* [What the task requires]: Please restate, word for word, the lines below that begin at the one with "changenotify" and end at the one with "files are located". Leave out all other lines.
[Exercise input]
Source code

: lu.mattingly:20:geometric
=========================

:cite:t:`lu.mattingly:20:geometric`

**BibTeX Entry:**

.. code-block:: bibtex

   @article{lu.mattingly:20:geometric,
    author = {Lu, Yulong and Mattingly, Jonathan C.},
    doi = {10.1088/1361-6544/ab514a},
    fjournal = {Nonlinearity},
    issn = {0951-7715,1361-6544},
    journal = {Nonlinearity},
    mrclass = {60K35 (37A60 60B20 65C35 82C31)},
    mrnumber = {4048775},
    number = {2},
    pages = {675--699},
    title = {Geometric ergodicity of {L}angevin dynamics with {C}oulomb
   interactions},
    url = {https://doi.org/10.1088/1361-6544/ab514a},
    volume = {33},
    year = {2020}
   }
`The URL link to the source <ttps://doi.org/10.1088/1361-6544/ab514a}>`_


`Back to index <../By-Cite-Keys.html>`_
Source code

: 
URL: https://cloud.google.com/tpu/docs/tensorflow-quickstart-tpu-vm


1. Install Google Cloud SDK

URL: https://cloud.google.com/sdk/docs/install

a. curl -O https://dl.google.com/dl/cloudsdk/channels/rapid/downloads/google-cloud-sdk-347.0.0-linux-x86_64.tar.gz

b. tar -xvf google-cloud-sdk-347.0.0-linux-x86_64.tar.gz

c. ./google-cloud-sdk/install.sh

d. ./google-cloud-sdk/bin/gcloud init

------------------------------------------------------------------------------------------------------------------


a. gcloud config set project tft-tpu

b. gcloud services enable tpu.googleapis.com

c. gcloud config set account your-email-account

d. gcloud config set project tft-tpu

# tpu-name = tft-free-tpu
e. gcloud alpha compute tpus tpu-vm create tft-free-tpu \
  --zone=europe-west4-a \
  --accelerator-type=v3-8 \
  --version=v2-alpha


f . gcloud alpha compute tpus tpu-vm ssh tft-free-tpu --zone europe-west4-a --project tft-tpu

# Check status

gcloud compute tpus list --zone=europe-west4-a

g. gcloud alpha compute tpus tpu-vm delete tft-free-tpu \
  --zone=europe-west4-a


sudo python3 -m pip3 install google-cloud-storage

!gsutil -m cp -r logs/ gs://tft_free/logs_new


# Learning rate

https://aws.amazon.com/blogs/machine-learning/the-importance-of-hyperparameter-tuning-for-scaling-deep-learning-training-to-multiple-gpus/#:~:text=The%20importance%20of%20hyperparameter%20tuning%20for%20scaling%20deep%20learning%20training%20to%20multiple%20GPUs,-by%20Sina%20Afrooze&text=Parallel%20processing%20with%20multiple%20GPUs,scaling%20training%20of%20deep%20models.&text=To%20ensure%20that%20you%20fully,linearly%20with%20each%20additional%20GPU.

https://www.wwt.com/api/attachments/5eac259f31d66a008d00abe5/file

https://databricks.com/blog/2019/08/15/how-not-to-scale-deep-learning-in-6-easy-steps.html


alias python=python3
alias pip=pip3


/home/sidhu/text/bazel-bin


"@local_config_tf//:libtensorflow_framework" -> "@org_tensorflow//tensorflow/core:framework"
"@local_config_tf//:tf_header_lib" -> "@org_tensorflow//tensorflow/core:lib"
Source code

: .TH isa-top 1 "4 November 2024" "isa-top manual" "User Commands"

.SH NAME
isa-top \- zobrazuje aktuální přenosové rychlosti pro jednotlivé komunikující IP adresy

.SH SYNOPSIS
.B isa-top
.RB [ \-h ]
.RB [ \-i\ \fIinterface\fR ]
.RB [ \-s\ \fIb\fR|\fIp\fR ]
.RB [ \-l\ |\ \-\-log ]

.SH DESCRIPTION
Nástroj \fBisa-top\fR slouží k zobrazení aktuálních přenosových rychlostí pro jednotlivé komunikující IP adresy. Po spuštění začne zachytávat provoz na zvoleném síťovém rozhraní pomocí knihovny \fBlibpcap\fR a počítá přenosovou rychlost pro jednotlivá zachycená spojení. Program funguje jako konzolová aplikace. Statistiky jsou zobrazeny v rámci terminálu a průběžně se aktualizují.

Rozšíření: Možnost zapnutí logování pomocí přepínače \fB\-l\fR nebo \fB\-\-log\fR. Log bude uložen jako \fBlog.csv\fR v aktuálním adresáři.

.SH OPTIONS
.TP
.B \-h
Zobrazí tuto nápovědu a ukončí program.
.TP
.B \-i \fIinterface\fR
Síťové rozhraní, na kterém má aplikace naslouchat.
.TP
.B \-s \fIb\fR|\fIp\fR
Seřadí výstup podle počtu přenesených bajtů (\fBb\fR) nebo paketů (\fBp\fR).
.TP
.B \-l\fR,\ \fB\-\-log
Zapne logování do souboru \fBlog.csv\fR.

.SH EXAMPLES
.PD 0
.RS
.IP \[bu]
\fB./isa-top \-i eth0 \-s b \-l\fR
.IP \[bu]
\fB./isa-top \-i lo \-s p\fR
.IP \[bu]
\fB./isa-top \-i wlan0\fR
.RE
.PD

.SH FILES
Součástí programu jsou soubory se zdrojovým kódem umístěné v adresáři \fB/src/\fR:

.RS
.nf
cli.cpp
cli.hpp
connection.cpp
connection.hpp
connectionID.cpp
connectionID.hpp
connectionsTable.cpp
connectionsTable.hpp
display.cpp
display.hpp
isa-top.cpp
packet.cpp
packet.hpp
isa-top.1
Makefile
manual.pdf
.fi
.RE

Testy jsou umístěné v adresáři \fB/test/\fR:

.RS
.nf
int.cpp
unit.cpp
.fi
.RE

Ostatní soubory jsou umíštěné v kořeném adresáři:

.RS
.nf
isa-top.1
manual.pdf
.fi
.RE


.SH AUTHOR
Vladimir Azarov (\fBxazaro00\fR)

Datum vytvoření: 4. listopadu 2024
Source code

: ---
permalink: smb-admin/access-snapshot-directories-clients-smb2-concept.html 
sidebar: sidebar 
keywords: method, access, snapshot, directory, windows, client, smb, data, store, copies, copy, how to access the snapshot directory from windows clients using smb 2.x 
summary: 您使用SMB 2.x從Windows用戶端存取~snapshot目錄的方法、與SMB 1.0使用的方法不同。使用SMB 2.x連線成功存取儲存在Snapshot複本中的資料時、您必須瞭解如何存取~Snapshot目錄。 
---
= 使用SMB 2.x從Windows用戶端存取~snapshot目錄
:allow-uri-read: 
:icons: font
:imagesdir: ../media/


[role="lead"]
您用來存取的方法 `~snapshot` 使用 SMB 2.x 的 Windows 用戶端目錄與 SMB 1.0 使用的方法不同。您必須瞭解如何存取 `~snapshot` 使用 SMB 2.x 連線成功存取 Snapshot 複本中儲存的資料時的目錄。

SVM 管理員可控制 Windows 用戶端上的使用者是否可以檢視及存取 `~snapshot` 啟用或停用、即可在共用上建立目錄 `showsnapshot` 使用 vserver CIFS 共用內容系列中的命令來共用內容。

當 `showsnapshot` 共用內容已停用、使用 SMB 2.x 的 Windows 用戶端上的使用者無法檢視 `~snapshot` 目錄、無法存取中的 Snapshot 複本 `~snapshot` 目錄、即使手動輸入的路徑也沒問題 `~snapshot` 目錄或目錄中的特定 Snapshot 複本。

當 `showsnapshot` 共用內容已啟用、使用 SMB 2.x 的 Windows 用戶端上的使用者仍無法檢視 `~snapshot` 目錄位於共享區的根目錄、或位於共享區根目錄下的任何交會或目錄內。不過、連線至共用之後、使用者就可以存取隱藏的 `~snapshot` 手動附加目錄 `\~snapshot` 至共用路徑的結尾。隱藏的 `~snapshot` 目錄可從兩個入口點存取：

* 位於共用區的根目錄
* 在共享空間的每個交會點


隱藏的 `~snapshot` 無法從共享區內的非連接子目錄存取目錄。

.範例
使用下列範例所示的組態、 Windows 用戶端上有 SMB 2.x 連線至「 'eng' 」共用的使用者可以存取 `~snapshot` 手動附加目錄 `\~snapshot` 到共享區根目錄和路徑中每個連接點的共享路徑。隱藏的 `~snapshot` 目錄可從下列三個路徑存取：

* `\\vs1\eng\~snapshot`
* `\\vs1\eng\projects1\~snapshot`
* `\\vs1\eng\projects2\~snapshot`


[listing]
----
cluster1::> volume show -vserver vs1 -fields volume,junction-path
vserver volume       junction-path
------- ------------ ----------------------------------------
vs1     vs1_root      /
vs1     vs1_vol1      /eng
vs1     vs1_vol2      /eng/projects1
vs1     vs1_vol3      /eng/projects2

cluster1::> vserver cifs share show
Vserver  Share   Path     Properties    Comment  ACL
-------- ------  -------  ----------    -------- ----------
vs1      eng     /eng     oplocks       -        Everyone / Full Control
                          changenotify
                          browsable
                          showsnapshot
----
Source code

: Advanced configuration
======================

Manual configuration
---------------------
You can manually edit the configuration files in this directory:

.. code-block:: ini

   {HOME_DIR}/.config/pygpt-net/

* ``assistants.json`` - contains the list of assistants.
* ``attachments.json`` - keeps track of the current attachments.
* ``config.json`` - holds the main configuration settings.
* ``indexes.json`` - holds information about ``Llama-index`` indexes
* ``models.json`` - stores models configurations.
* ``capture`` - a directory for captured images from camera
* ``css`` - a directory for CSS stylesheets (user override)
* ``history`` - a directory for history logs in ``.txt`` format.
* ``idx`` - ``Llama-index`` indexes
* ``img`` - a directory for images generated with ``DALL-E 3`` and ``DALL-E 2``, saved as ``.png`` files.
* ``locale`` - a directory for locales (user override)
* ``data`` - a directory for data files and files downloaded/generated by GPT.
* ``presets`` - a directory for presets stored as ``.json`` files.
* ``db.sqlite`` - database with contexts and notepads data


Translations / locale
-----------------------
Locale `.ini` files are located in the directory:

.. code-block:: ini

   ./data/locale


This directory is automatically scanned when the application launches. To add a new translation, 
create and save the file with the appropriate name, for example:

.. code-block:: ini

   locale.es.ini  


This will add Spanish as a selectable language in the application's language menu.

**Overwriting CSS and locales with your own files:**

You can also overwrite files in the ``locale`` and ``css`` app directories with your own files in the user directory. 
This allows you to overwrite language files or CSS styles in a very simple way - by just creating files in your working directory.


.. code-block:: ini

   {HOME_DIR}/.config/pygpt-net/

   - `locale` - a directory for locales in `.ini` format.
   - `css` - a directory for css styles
[/Exercise input]
* [Answer space]:
                          changenotify
                          browsable
                          showsnapshot
----
Source code

: Advanced configuration
======================

Manual configuration
---------------------
You can manually edit the configuration files in this directory:

.. code-block:: ini

   {HOME_DIR}/.config/pygpt-net/

* ``assistants.json`` - contains the list of assistants.
* ``attachments.json`` - keeps track of the current attachments.
* ``config.json`` - holds the main configuration settings.
* ``indexes.json`` - holds information about ``Llama-index`` indexes
* ``models.json`` - stores models configurations.
* ``capture`` - a directory for captured images from camera
* ``css`` - a directory for CSS stylesheets (user override)
* ``history`` - a directory for history logs in ``.txt`` format.
* ``idx`` - ``Llama-index`` indexes
* ``img`` - a directory for images generated with ``DALL-E 3`` and ``DALL-E 2``, saved as ``.png`` files.
* ``locale`` - a directory for locales (user override)
* ``data`` - a directory for data files and files downloaded/generated by GPT.
* ``presets`` - a directory for presets stored as ``.json`` files.
* ``db.sqlite`` - database with contexts and notepads data


Translations / locale
-----------------------
Locale `.ini` files are located in the directory:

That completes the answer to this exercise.